Photo by Ben White on Unsplash
“Faith Tech” Meledak Seiring Semakin Banyak Orang Mengandalkan Chatbots Untuk Bimbingan Agama
Pasar “faith tech” sedang berkembang seiring jutaan orang di seluruh dunia semakin banyak beralih ke AI chatbot untuk petunjuk agama. Aplikasi religius semakin populer di marketplace aplikasi, menimbulkan kekhawatiran di antara para ahli.
Sedang buru-buru? Berikut ini fakta-fakta singkatnya:
- The New York Times melaporkan bahwa pasar “faith tech” sedang berkembang seiring jutaan orang di seluruh dunia semakin beralih ke chatbot AI untuk bimbingan religius.
 - Aplikasi seperti Bible Chat, sebuah aplikasi Kristen, Pray.com, dan ChatwithGod semakin populer.

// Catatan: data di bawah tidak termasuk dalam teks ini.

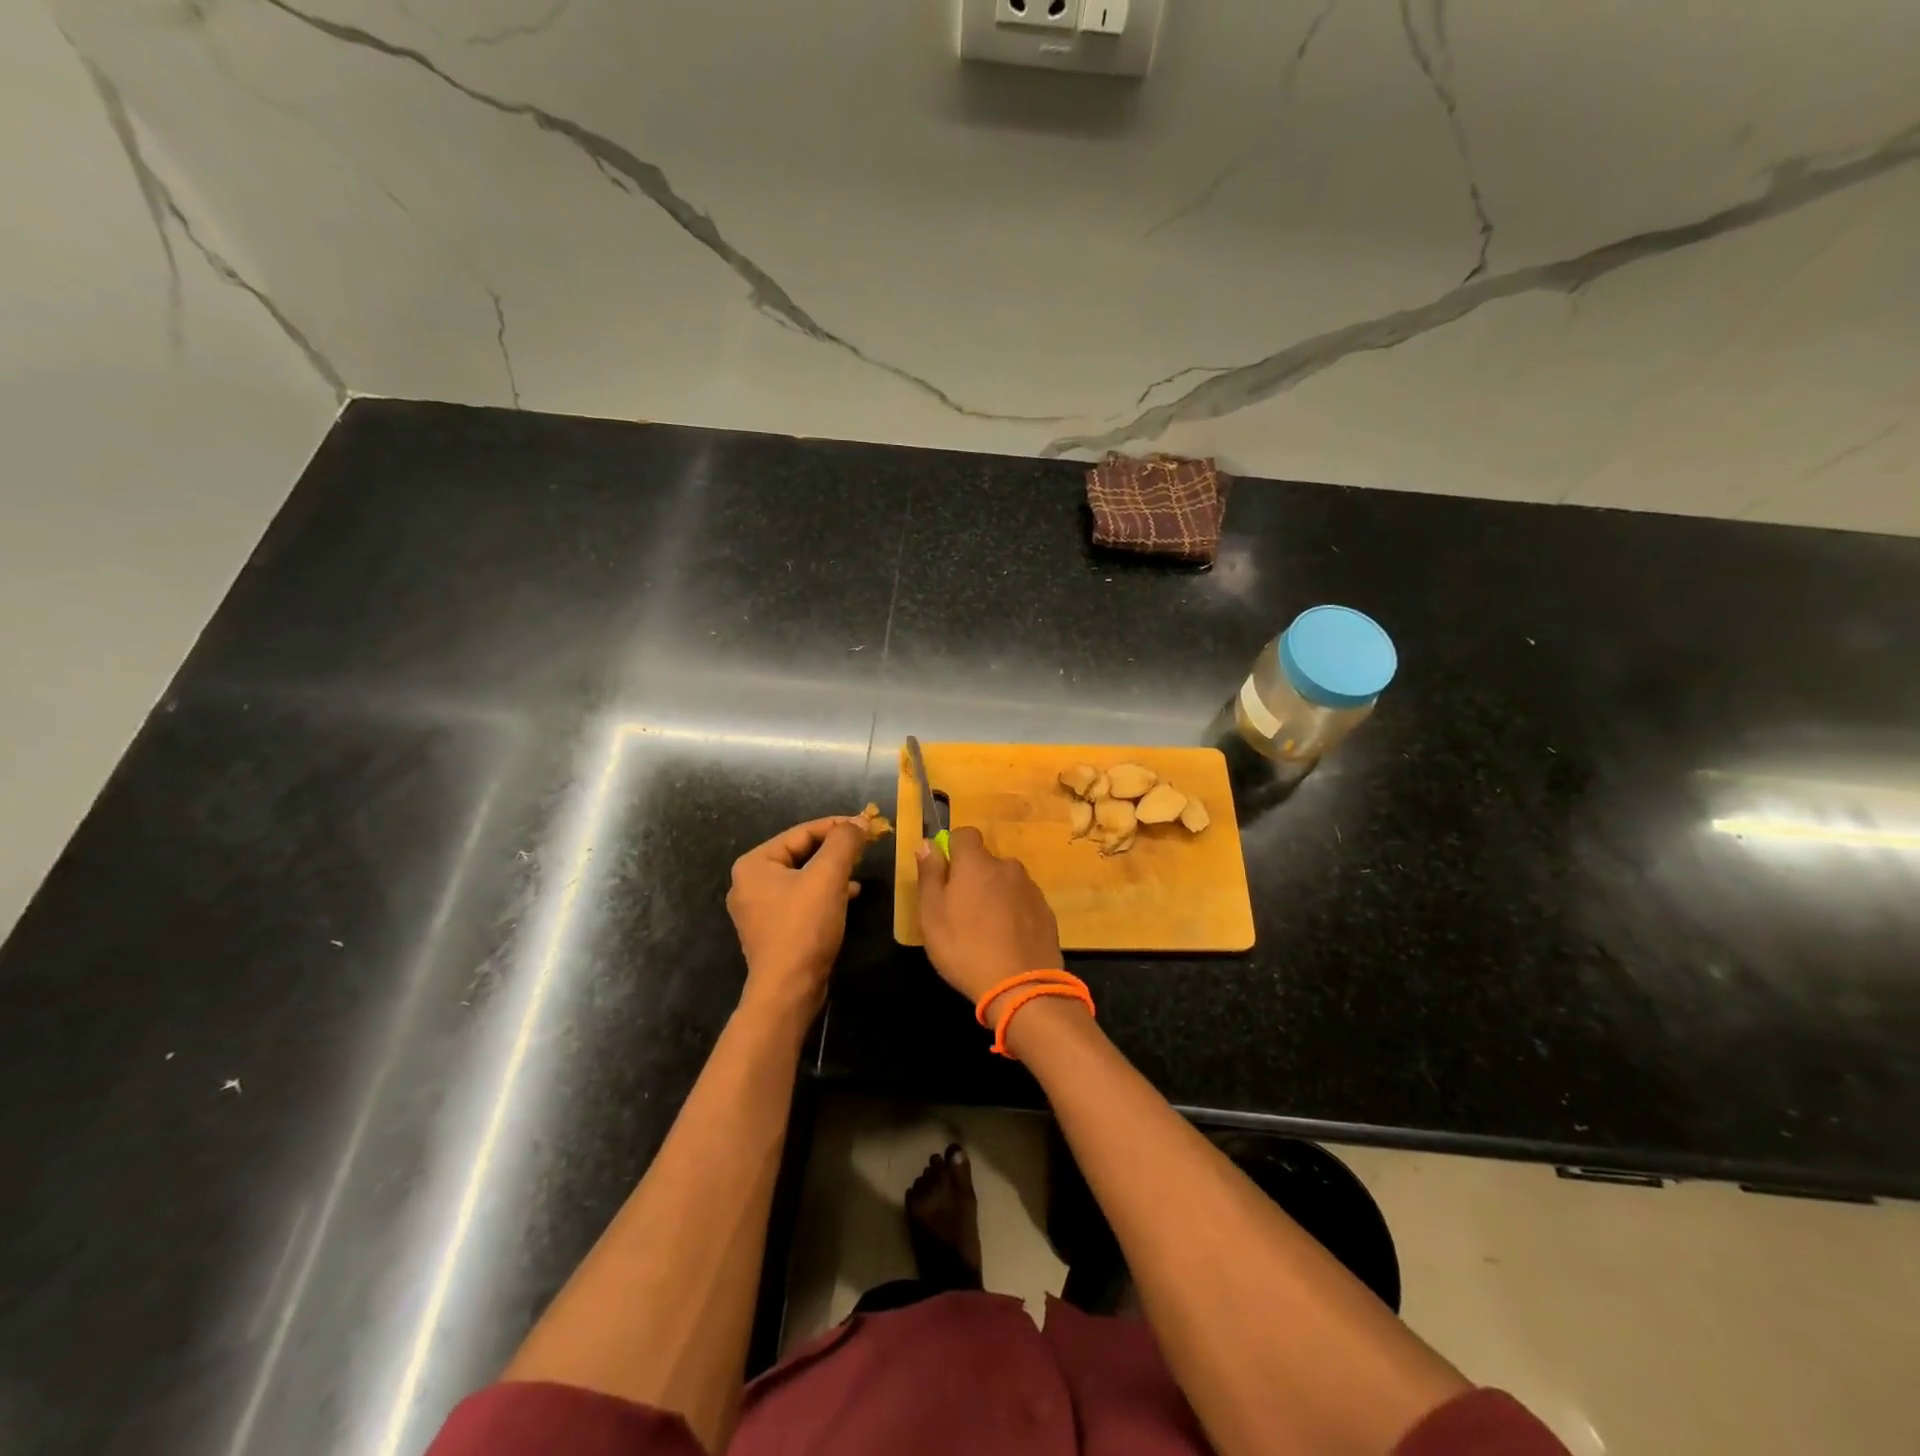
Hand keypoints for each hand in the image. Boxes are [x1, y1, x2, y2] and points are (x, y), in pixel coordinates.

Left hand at [728, 816, 868, 1021]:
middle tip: (865, 847)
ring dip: (832, 871)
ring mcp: (759, 908)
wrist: (788, 989)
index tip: (867, 825)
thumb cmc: (804, 927)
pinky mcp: (773, 929)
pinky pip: (801, 898)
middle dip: (835, 850)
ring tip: (859, 871)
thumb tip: (860, 821)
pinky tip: (848, 896)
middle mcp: (749, 882)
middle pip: (801, 853)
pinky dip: (824, 892)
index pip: (802, 832)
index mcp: (754, 864)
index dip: (837, 826)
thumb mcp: (828, 877)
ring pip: (803, 876)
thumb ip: (844, 842)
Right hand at [916, 827, 1063, 1007]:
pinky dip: (1014, 912)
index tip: (945, 874)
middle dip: (974, 877)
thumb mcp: (931, 914)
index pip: (965, 834)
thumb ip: (929, 874)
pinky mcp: (1046, 911)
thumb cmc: (965, 948)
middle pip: (986, 861)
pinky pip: (1023, 902)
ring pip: (1006, 882)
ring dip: (996, 895)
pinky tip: (1008, 940)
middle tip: (962, 911)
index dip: (953, 848)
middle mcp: (1007, 866)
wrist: (1021, 986)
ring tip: (987, 930)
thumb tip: (927, 843)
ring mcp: (1030, 888)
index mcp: (976, 863)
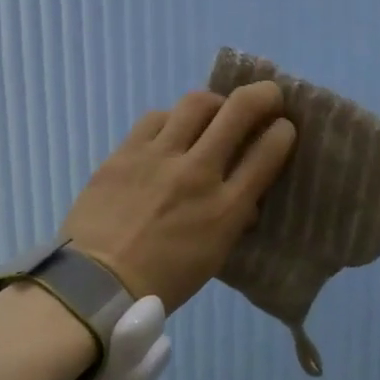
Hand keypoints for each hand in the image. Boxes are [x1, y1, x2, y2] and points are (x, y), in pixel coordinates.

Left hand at [61, 81, 295, 312]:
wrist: (95, 284)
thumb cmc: (160, 282)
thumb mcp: (213, 257)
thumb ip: (233, 219)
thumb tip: (244, 198)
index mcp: (225, 208)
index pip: (268, 151)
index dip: (283, 132)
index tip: (282, 129)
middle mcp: (197, 173)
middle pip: (239, 111)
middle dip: (263, 95)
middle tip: (268, 96)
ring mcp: (159, 157)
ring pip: (197, 103)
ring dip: (215, 102)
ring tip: (215, 112)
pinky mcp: (125, 152)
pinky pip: (156, 118)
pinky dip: (172, 120)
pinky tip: (171, 131)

 - Para ahli menyampaikan kekhawatiran mereka terhadap kepribadian chatbot yang bersikap pujangga dan bagaimana orang berinteraksi dengan itu.
 
Menurut laporan terbaru oleh The New York Times, semakin banyak pengguna yang mengadopsi aplikasi berbasis AI, seperti Bible Chat, sebuah aplikasi Kristen, Pray.com, dan ChatwithGod. Beberapa dari aplikasi ini telah mencapai posisi teratas di App Store Apple.
Platform seperti aplikasi Kristen melaporkan lebih dari 30 juta unduhan, Pray.com sekitar 25 juta unduhan, dan Hallow—sebuah platform Katolik—sementara melebihi TikTok, Netflix, dan Instagram saat mencapai posisi pertama di App Store tahun lalu.
Jutaan pengguna beralih ke platform ini untuk mendapatkan panduan dalam berbagai aspek kehidupan mereka dan bersedia membayar hingga $70 per tahun untuk paket berlangganan. Organisasi keagamaan dan pengembang independen juga menciptakan alat mereka sendiri. Beberapa bulan yang lalu, Rabbi Josh Fixler meluncurkan “Rabbi Bot,” sebuah platform AI yang dilatih dengan khotbahnya.
“Pertanyaan paling umum yang kami terima, dengan banyak, adalah: Apakah ini benar-benar Tuhan yang saya ajak bicara?” kata Patrick Lashinsky, Kepala Eksekutif ChatwithGod, dalam sebuah wawancara dengan New York Times.
ChatwithGod memungkinkan pengguna untuk memilih agama mereka dan menyediakan petunjuk yang disarankan, pertanyaan, dan niat pencarian. Platform lain berfungsi lebih sempit sebagai asisten spiritual yang berakar pada doktrin-doktrin tertentu.
“Orang-orang datang kepada kami dengan berbagai jenis tantangan: masalah kesehatan mental, kesejahteraan, masalah emosional, masalah kerja, masalah uang,” kata Laurentiu Balasa, salah satu pendiri Bible Chat.
Para ahli mencatat bahwa AI generatif menawarkan bentuk dukungan bagi mereka yang mencari pada saat pendeta atau pastor lokal mereka mungkin tidak tersedia. Ketersediaan chatbot yang konstan telah menjadi sumber kenyamanan bagi banyak orang.
Heidi Campbell, seorang profesor di Texas A&M yang mempelajari teknologi dan agama, menjelaskan bahwa orang-orang mengajukan berbagai jenis pertanyaan kepada AI, termasuk yang sangat pribadi dan intim. Dia menyampaikan kekhawatirannya tentang perilaku teknologi ini dan cara orang mungkin berinteraksi dengannya.
“Ini tidak menggunakan kebijaksanaan spiritual, melainkan menggunakan data dan pola,” kata Campbell kepada New York Times. Dia juga memperingatkan tentang nada yang terlalu mengakomodasi dari teknologi ini, karena chatbot “memberitahu kita apa yang kita ingin dengar.”
Beberapa minggu yang lalu, para ahli memperingatkan bahwa kepribadian pujukan model AI sedang digunakan sebagai strategi keterlibatan untuk mendorong keuntungan.